Another finding that raises questions is the progressive mixed hearing loss. Although the conductive component can be partially explained by occlusion of the external auditory canal and the non-aerated middle ear and mastoid, a progressive sensorineural decline is unlikely related to the gradual enlargement of the tumor or local mass effect. A shared longstanding inflammatory process for both pathologies can be postulated; however, there is a lack of evidence for such hypothesis. At the time of the surgery, there was no functional hearing in the left ear.

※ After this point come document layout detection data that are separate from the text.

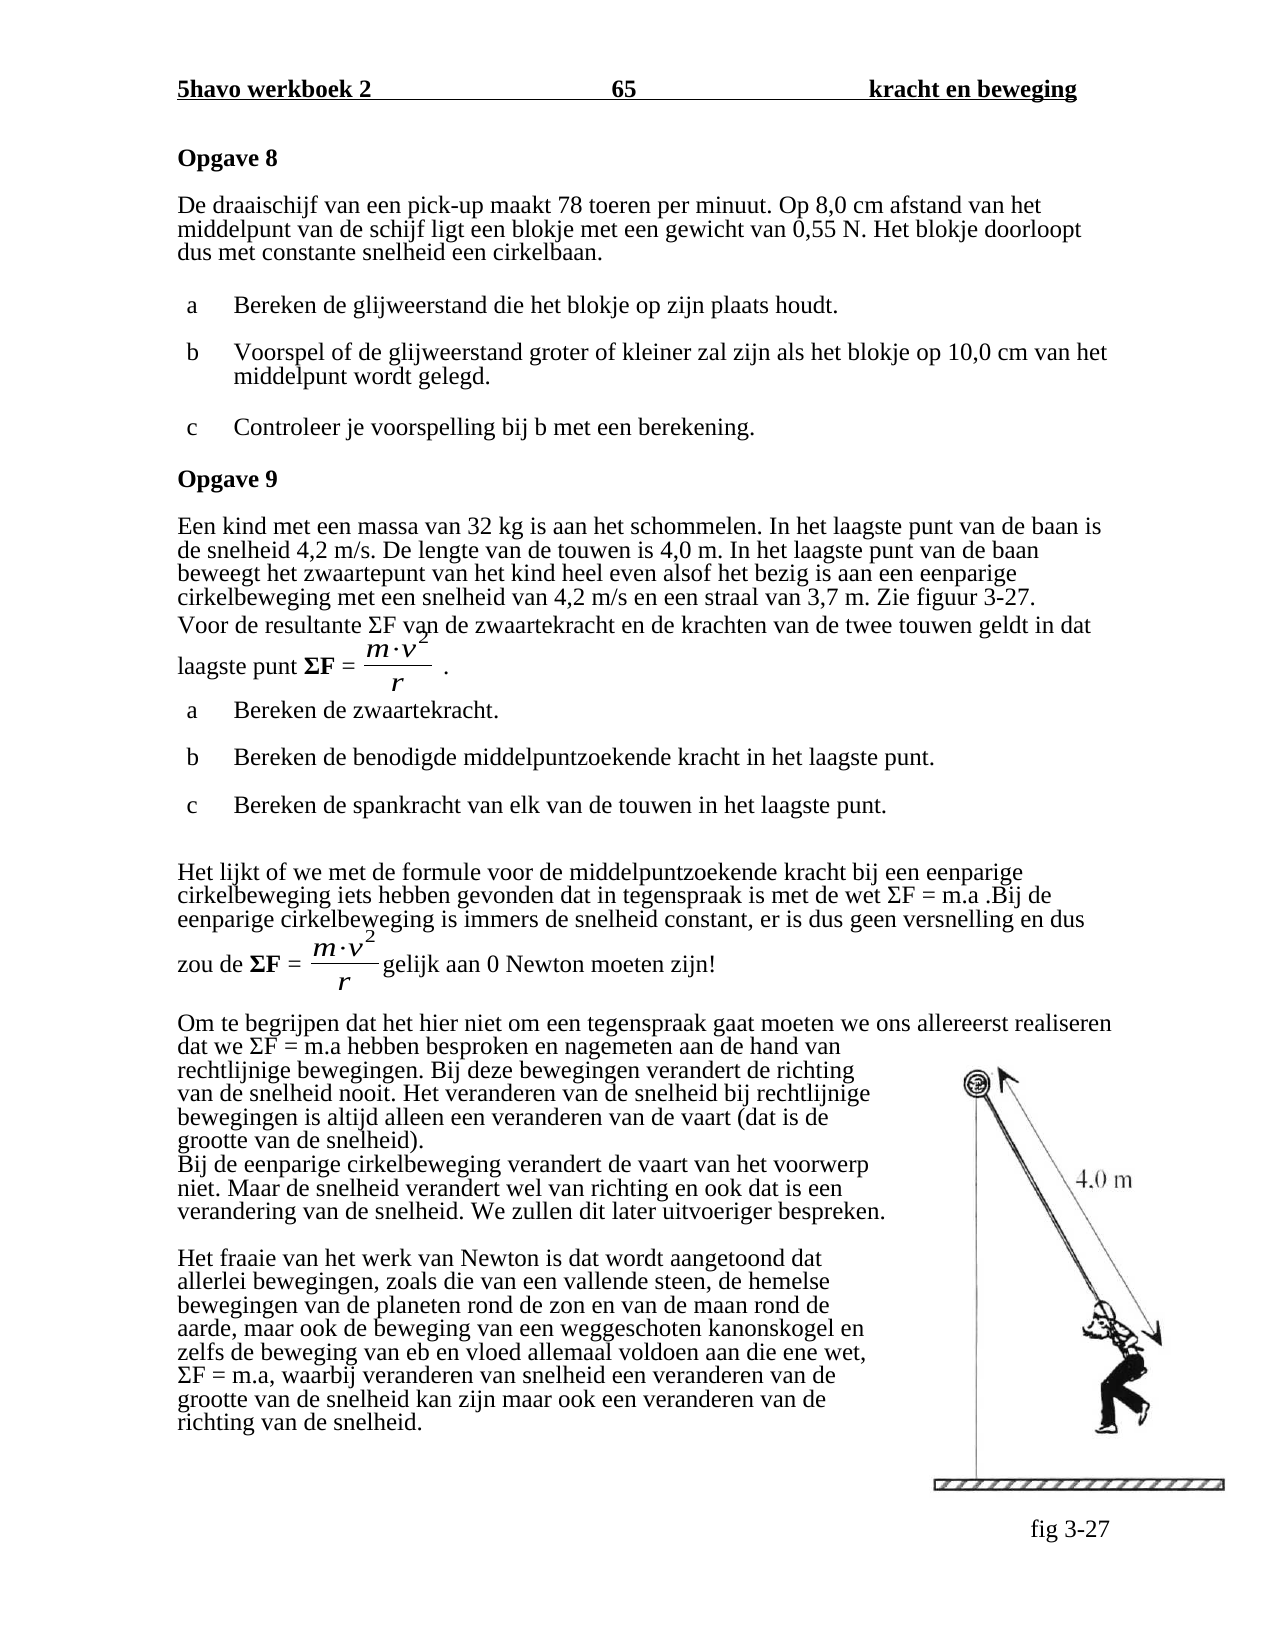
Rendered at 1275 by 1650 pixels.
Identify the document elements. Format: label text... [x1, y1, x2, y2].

text Opgave 9 [177, 464, 1127, 493]
text Het lijkt of we met de formule voor de middelpuntzoekende kracht bij een eenparige cirkelbeweging iets hebben gevonden dat in tegenspraak is met de wet ΣF = m.a .Bij de eenparige cirkelbeweging is immers de snelheid constant, er is dus geen versnelling en dus [177, 861, 1127, 933]
text a Bereken de zwaartekracht. [186, 680, 1127, 728]
text c Bereken de spankracht van elk van de touwen in het laagste punt. [186, 775, 983, 823]
text a Bereken de glijweerstand die het blokje op zijn plaats houdt. [186, 290, 1127, 319]
text De draaischijf van een pick-up maakt 78 toeren per minuut. Op 8,0 cm afstand van het middelpunt van de schijf ligt een blokje met een gewicht van 0,55 N. Het blokje doorloopt dus met constante snelheid een cirkelbaan. [177, 195, 1114, 266]
text zou de ΣF = gelijk aan 0 Newton moeten zijn! [177, 949, 1127, 978]
text Bij de eenparige cirkelbeweging verandert de vaart van het voorwerp niet. Maar de snelheid verandert wel van richting en ook dat is een verandering van de snelheid. We zullen dit later uitvoeriger bespreken. [177, 1154, 905, 1224]
text Voor de resultante ΣF van de zwaartekracht en de krachten van de twee touwen geldt in dat [177, 610, 1127, 639]
text fig 3-27 [1030, 1514, 1127, 1542]
text b Voorspel of de glijweerstand groter of kleiner zal zijn als het blokje op 10,0 cm van het middelpunt wordt gelegd. [186, 342, 1127, 389]
text Een kind met een massa van 32 kg is aan het schommelen. In het laagste punt van de baan is de snelheid 4,2 m/s. De lengte van de touwen is 4,0 m. In het laagste punt van de baan beweegt het zwaartepunt van het kind heel even alsof het bezig is aan een eenparige cirkelbeweging met een snelheid van 4,2 m/s en een straal van 3,7 m. Zie figuur 3-27. [177, 516, 1127, 610]
text Het fraaie van het werk van Newton is dat wordt aangetoond dat allerlei bewegingen, zoals die van een vallende steen, de hemelse bewegingen van de planeten rond de zon en van de maan rond de aarde, maar ook de beweging van een weggeschoten kanonskogel en zelfs de beweging van eb en vloed allemaal voldoen aan die ene wet, ΣF = m.a, waarbij veranderen van snelheid een veranderen van de grootte van de snelheid kan zijn maar ook een veranderen van de richting van de snelheid. [177, 1247, 905, 1436]
text Opgave 8 [177, 143, 1127, 172]
text c Controleer je voorspelling bij b met een berekening. [186, 412, 1127, 441]
text Om te begrijpen dat het hier niet om een tegenspraak gaat moeten we ons allereerst realiseren dat we ΣF = m.a hebben besproken en nagemeten aan de hand van rechtlijnige bewegingen. Bij deze bewegingen verandert de richting van de snelheid nooit. Het veranderen van de snelheid bij rechtlijnige bewegingen is altijd alleen een veranderen van de vaart (dat is de grootte van de snelheid). [177, 1012, 1127, 1154]
text b Bereken de benodigde middelpuntzoekende kracht in het laagste punt. [186, 728, 983, 775]
text laagste punt ΣF = . [177, 651, 1127, 680]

Tumoral calcinosis can grow fast with inflammation or with a more chronic course over a period of several months [5]. Although the lesions are usually painless, they can become symptomatic because of compression and disruption of surrounding tissues. Surgical excision should be considered treatment of choice in symptomatic cases. Incomplete excision can lead to recurrences [3]. We chose a subtotal petrosectomy with obliteration and blind sac closure since hearing preservation was not of consideration and it might reduce the risk of future paradoxical CSF leak and meningitis because of the lesion’s involvement into the middle cranial fossa.

Conclusions

We present a case of a calcium containing lesion of the petrous bone in close proximity to the temporomandibular joint with extension towards the middle cranial fossa floor. Although rare, this entity should be considered in the differential diagnosis when an osteogenic temporal lesion is seen on CT or MRI. Proper evaluation including anamnesis of the family history and previous trauma as well as serology should be done. The exact etiology and classification of crystal deposit diseases require further study. The treatment for this benign tumor includes radical excision of the lesion itself in symptomatic cases.